Met betrekking tot de werking van het wetsvoorstel zou ik, als reactie op het betoog van de aan het woord zijnde leden, nog wel een enkele opmerking willen maken.

Zij lijken de voorgestelde regeling zo te hebben begrepen, dat zij pas zou intreden nadat de bestuurders van de formeel buitenlandse vennootschap deze als zodanig hebben laten registreren. De regeling zou voor haar effect mitsdien afhankelijk zijn van het al dan niet voldoen aan de registratieplicht. Dat is evenwel niet het geval. Dat blijkt wel uit artikel 4, vierde lid, dat de bestuurders naast de vennootschap hoofdelijk aansprakelijk stelt voor haar schulden zolang niet is voldaan aan de registratieplicht en de plicht tot het fourneren van het minimumkapitaal. Met andere woorden: het voornaamste effect van de rechtspersoonlijkheid treedt dan niet in. Dat betekent dat iedere schuldeiser die handelt met een in Delaware geïncorporeerde vennootschap de bestuurders persoonlijk kan aanspreken, ongeacht of deze hun vennootschap hebben laten registreren. Verweren de bestuurders zich door te stellen dat hun vennootschap een werkelijke band heeft met Delaware, dan zal in het algemeen de rechter hun de bewijslast daarvan opleggen. Tenslotte zal in rechte worden beslist of er al dan niet sprake is van een formeel buitenlandse vennootschap in de zin van het wetsvoorstel. De wet werkt dus onafhankelijk van de inschrijving ex artikel 2.

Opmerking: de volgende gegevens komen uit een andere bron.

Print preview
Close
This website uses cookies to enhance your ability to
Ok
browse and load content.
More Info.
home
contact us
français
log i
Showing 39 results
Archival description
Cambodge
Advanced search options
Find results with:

Uit het betoog van de leden van de fractie van de PvdA proef ik toch nog wel enig misverstand omtrent de strekking van het wetsvoorstel. Dat heeft de bedoeling een correctie aan te brengen op het incorporatiestelsel, zoals dat is uitgewerkt in wetsvoorstel 21 141. Beoogd is misbruik van dat stelsel af te snijden, althans onaantrekkelijk te maken, door de daaraan verbonden voordelen zoveel mogelijk weg te nemen. Het verwijt dat ik proef in de opmerking in het nader verslag – vijfde alinea van blz. 2 – dat ik de gelegenheid niet zou (willen) te baat nemen om door middel van een privaatrechtelijke regeling een dam op te werpen tegen mogelijk crimineel handelen berust mijns inziens dan ook op een misverstand.

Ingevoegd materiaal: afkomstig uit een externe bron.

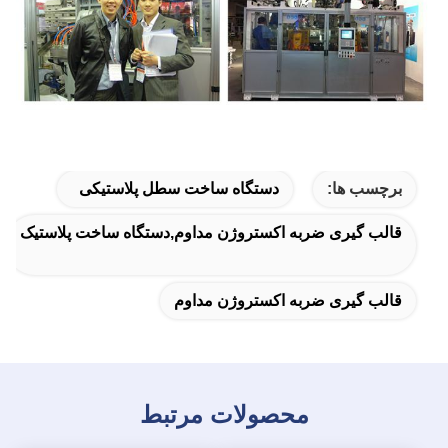
برچسب ها:
دستگاه ساخت سطل پلاستیکی
قالب گیری ضربه اکستروژن مداوم,دستگاه ساخت پلاستیک
قالب گیری ضربه اکستروژن مداوم
محصولات مرتبط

Ik zou het uiteraard van harte toejuichen als het terugdringen van het gebruik van formeel buitenlandse vennootschappen de criminaliteit in vennootschapsland zou verminderen, maar dat is niet het primaire doel van het wetsvoorstel. Misbruik van internationaal privaatrecht is niet identiek met criminele activiteit en het zou best eens kunnen blijken dat de meeste «Delaware-vennootschappen» zijn opgericht door kleine ondernemers die door dubieuze adviseurs zijn benaderd om goedkoop en snel een vennootschap aan te schaffen, zodat zij niet naar de notaris behoeven te gaan en een minimumkapitaal van ƒ 40.000 fourneren. Vermoedelijk zullen weinigen van hen begrijpen dat het handelen als «Delaware-incorporated» niet alleen maar voordelen heeft. Wie zal immers met zo'n vreemde eend in de Nederlandse bijt handelen zonder enige achterdocht te koesteren ten aanzien van de betrouwbaarheid en de kredietwaardigheid van de ondernemer? Ik verwacht bovendien dat het aanbod van buitenlandse vennootschappen door handelaren zal verminderen door de – bij nota van wijziging ingevoerde – eis dat jaarlijks een bewijs van inschrijving in het buitenlandse register aan het handelsregister moet worden overgelegd. Een niet onaanzienlijk deel van die vennootschappen zou namelijk naar schatting van de bij die handel betrokken personen in het land van oprichting al lang zijn ontbonden. Op de rol van tussenpersonen bij de handel in (óók buitenlandse) rechtspersonen wordt ingegaan in het rapport Enquêtecommissie Opsporingsmethoden, Bijlage X, blz. 128–130.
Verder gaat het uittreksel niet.